*What is being asked*
Give the number of lines in the data below where the string "minor" occurs, and nothing else.

*Stored data*
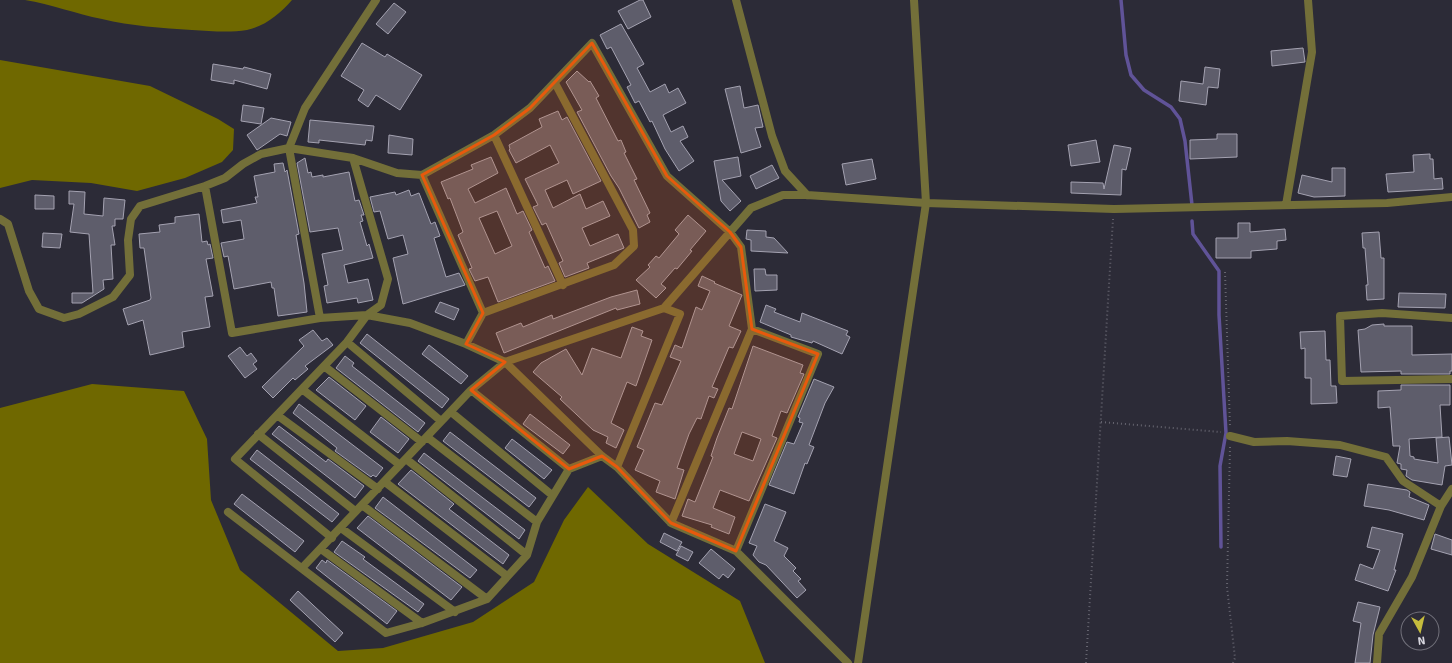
<svg xmlns="http://www.w3.org/2000/svg" width="1452" height="663" font-family="Signika,sans-serif">
<style>
.forest{fill:#6f6800}
.lines{fill:none;stroke-linecap:round;stroke-linejoin:round}
.stream{stroke:#605398;stroke-width:3.5}
.building{fill:#5e5d6b;stroke:#a4a2b1;fill-rule:evenodd}
.path{stroke:#65646f;stroke-width:2;stroke-dasharray:1 3;stroke-linecap:butt}
.minor{stroke:#736f39;stroke-width:8}
.tertiary{stroke:#736f39;stroke-width:8}
.marked{fill:#e8590c;fill-opacity:0.2;stroke:#e8590c;stroke-width:3;stroke-linejoin:round}
</style>
<rect width="100%" height="100%" fill="#2c2b37"/>
<path class="forest" d="M25,0H292C280,14 265,26 247,30C229,33 210,31 192,30C162,28 131,26 102,19C76,14 51,4 25,0Z
M0,60L150,86L218,119L234,129L233,150L222,162L185,178L137,191L91,183L32,180L0,188Z
M92,384L184,391L207,439L211,500L240,570L338,651L383,648L473,622L534,582L564,520L588,487L648,544L740,601L765,663H0V408Z"/>
<g class="lines">
<path class="stream" d="M1121,0L1126,55L1131,75L1144,90L1171,107L1180,119L1185,141L1192,205
M1192,221L1193,234L1219,271V315L1226,433L1220,466L1221,547"/>
</g>
<path class="building" d="M640,0H643L651,17L628,29L618,11Z
M394,3L406,12L388,34L376,24Z
M621,24L644,64L637,68L650,92L665,84L669,93L678,88L686,103L663,115L671,132L683,126L688,137L680,141L694,161L679,171L665,149L652,121L650,122L639,101L635,103L627,87L631,85L611,47L607,49L600,35Z
M362,43L385,57L387,54L422,75L400,110L376,95L368,107L358,100L364,90L341,76Z
M1303,48L1305,62L1272,66L1271,51Z
M213,64L243,69L244,67L271,74L267,89L234,80V84L211,80Z
M1205,67L1220,69L1218,88L1208,87L1206,105L1179,101L1181,81L1203,84Z
M577,71L589,82L590,81L599,96L596,98L618,141L621,140L626,152L624,153L637,179L634,180L650,213L647,215L650,222L639,228L619,188L611,176L577,112L582,110L566,82Z
M740,86L744,108L758,105L763,127L755,128L761,147L741,153L725,89Z
M243,105L264,108L261,124L241,121Z
M558,111L562,120L567,117L601,181L573,194L567,180L545,190L553,208L580,194L586,209L603,201L610,216L582,228L590,246L618,234L624,248L587,263L589,268L565,277L559,263L563,261L546,223L542,225L533,207L538,205L525,179L559,163L550,145L516,163L509,150L510,149L509,145L542,127L539,119Z
M271,118L291,122L287,136L280,134L257,150L247,135Z
M310,120L374,126L372,141L366,140L365,145L319,140V143L308,142Z
M1217,134H1237V157L1190,159V140L1217,139Z
M389,135L413,139L412,155L388,153Z
M1096,140L1100,162L1071,166L1068,145Z
M1114,145L1131,148L1126,170L1122,169L1121,195L1071,193V182L1103,183L1104,189Z
M1430,154V159H1433L1434,179L1442,178L1443,189L1388,192L1386,174L1414,172L1413,155Z
M491,157L498,173L468,189L475,203L506,188L517,214L523,211L532,230L529,232L545,268L548,266L555,281L498,302L488,277L475,281L469,269L472,268L458,235L463,232L450,198L448,199L441,182L473,169L471,165ZM497,211L512,246L495,254L479,218Z
M738,157L741,176L722,180L741,201L730,211L721,201L714,161Z
M305,158L308,173L311,172L312,177L323,175V177L349,172L355,201L359,200L364,215H361L363,221L360,222L367,246L369,244L373,258L344,265L348,283L368,279L373,300L358,303L357,298L327,303L324,286L328,285L322,254L343,250L338,228L310,232L297,163Z
M872,159L876,179L846,185L842,164Z
M283,163L285,172L287,170L299,234L296,235L304,283L307,312L278,316L274,288H272L271,282L234,289L228,256L224,257L221,243L244,239L241,220L223,223L221,210L257,203L255,197H258L254,176L275,172L274,164Z
M772,165L779,178L756,189L750,176Z
M1332,168H1345V196L1314,197L1298,193L1302,175L1332,182Z
M409,190L411,196L419,193L431,224L435,222L440,236L434,238L446,277L459,273L465,285L403,304L393,258L408,254L403,235L388,239L380,211L374,212L370,197L395,192L396,195Z
M69,191L85,192L84,214L103,216L104,198L125,200L123,219H115V226H112L115,245H111L113,279L103,280L104,289L82,303H72V293H93L89,234L70,232L74,204H69Z
M35,195L54,196V209H35Z
M199,214L202,242L207,241L208,245L210,244L213,258L206,259L213,296L205,297L210,327L182,332L184,347L150,355L143,320L128,325L123,309L150,300L151,298L144,248H140L139,234L160,232L159,225L175,223V217Z
M688,215L706,231L690,250L692,251L677,269L675,268L661,284L666,288L656,298L636,280L650,267L648,265L656,256L659,258L679,234L675,230Z
M1238,223H1250V232L1285,229L1286,240L1277,241V249L1251,251V258H1216V238H1238Z
M747,230L766,231V237L774,238L788,253L751,251V240L746,239Z
M1379,232L1381,258H1384V299L1367,300L1366,285H1368L1365,248H1363L1362,233Z
M43,233L62,234L60,248L42,247Z
M754,269H765L766,275H777V290L755,291Z
M702,276L715,282L714,283L742,295L729,326L741,331L733,348L729,347L712,387L718,389L714,398L709,396L701,419L697,418L689,434L677,468L684,470L675,499L656,492L660,481L635,470L644,450L637,447L655,403L662,405L681,361L670,357L675,345L682,348L696,307L702,310L710,291L698,286Z
M637,290L640,304L617,310L616,308L504,353L496,333L521,323L523,327L552,315L553,319L611,297Z
M1399,293L1446,294L1445,308L1398,307Z
M440,302L459,309L454,320L435,312Z
M766,305L776,309L774,312L800,322L802,313L848,331L846,335L850,337L842,354L813,341L812,343L791,337V335L760,322Z
M1384,324V326H1412V355L1452,354V371H1450V374H1401V371L1361,372L1358,330L1365,329L1372,325Z
M632,327L643,331L641,336L652,340L636,386L627,382L611,423L624,430L616,448L606,443L608,437L593,430L560,399L562,397L533,372L541,363L566,349L582,375L592,348L621,358Z
M313,330L322,341L327,338L333,345L305,366L308,369L295,380L293,378L273,398L262,387L304,346L299,340Z
M1325,331L1326,360H1330L1331,386H1336L1337,403L1311,404V378H1305V348L1301,349L1300,332Z
M367,334L449,399L442,408L360,343Z
M429,345L468,376L461,384L422,354Z
M753,346L803,365L800,373L804,374L787,413L781,411L772,436L777,438L749,501L720,490L713,508L735,517L729,534L711,527L712,525L682,516L688,499L695,502L713,457L711,456L717,438L729,408L732,409ZM742,432L761,439L753,461L734,454Z
M240,347L247,356L251,353L257,361L253,364L257,369L245,378L228,356Z
M345,356L354,363L352,366L425,423L418,432L336,368Z
M329,377L366,406L355,420L316,390Z
M814,379L834,387L825,403L809,445L814,447L807,464L805,463L794,494L769,485L787,442L794,444L803,423L799,422L800,418L798,417Z
M1401,385H1450V405H1440L1442,437L1409,439L1410,456L1414,457V459L1438,463L1436,438L1449,437L1452,465L1445,466L1442,485L1412,480L1406,476L1407,470L1401,469V464L1397,463L1400,446H1393L1390,407L1378,408V391L1401,390Z
M299,404L383,468L376,477L373,475L371,477L335,451L337,448L293,413Z
M530,414L570,445L563,454L523,424Z
M381,417L409,439L398,453L370,432Z
M279,426L326,462L328,459L364,486L355,498L272,434Z
M450,432L536,498L529,507L443,441Z
M512,439L552,470L544,479L505,448Z
M257,450L339,514L332,522L250,459Z
M424,453L525,530L519,539L418,461Z
M1336,456L1351,459L1347,477L1333,475Z
M411,470L454,504L449,509L509,555L503,564L398,484Z
M1368,484L1407,490L1410,492L1409,497L1429,505L1424,520L1389,510L1364,506Z
M242,494L304,541L295,552L234,504Z
M383,497L477,570L470,578L375,508Z
M765,504L786,512L774,541L788,548L784,556L796,568L793,571L801,579L798,581L806,590L797,598L766,565L759,562L753,555L757,546L749,543Z
M368,516L462,587L451,600L357,528Z
M1372,527L1403,534L1394,570H1396L1388,591L1355,580L1360,564L1373,569L1380,550L1367,547Z
M664,533L682,542L677,551L660,542Z
M1435,534L1452,540V555L1431,549Z
M342,541L365,557L363,559L424,604L418,612L334,552Z
M681,546L693,552L688,561L676,555Z
M711,549L735,569L728,578L723,574L719,579L699,563Z
M322,560L326,563L327,560L397,611L387,624L316,568Z
M298,591L343,633L335,642L290,600Z
M1358,602L1380,607L1373,635L1370,663H1355L1361,623L1353,621Z"/>
<g class="lines">
<path class="path" d="M1225,272L1230,427
M1101,422L1221,432
M1230,447L1227,587L1235,658L1233,663
M1086,663L1113,219"/>
<path class="minor" d="M736,0L772,136L785,171L807,195
M914,0L926,203
M494,135L563,285
M422,175L483,313
M205,186L232,333L320,318L367,315L410,323L466,344L505,362L602,456L617,467L671,523L736,551L848,663
M1286,205L1312,52L1308,0
M0,219L8,224L29,291L39,309L64,318L79,314L113,297L130,275L128,240L131,219L140,206L205,186L225,178L243,164L261,154L289,148L353,158L397,173L422,175L494,135L530,108L592,43L667,176L730,232L741,247L752,329
M320,318L289,148L305,108L376,0
M1452,318L1382,313L1340,316L1342,381L1452,379
M347,342L441,421
M466,344L483,313L614,265L634,246L633,230L555,83
M324,366L422,442
M302,389L400,465
M471,390L569,469
M451,412L552,495
M277,415L378,489
M258,434L355,511
M1230,436L1254,442L1287,441L1340,445L1386,457L1403,481L1441,506
M427,437L537,522
M406,459L527,555
M617,467L680,314L664,308
M385,482L507,576
M362,505L487,599
M228,512L386,633L422,623L487,599L527,555L537,522L569,469L602,456
M671,523L752,329L818,354L736,551
M341,528L455,612
M332,538L235,459L347,342L367,315L381,305L388,279L353,158
M321,549L422,623
M302,568L471,390L505,362L664,308L751,208L783,195H807L926,203L1114,209L1387,203L1452,197
M1377,663L1379,634L1412,577L1441,506L1452,489"/>
<path class="tertiary" d="M858,663L926,203"/>
</g>
<path class="marked" d="M592,43L667,176L730,232L741,247L752,329L818,354L736,551L671,523L617,467L602,456L569,469L471,390L505,362L466,344L483,313L422,175L494,135L530,108Z"/>
<g transform="translate(1420 631) rotate(172)"><circle r="19" fill="#2c2b37" stroke="#71707a"/>
<path d="M0-3L7 15L0 10L-7 15Z" fill="#c5bc3d"/>
<text y="-6" font-size="11" font-weight="bold" text-anchor="middle" fill="#d8d7df">N</text>
</g>
</svg>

*Result for this task*
2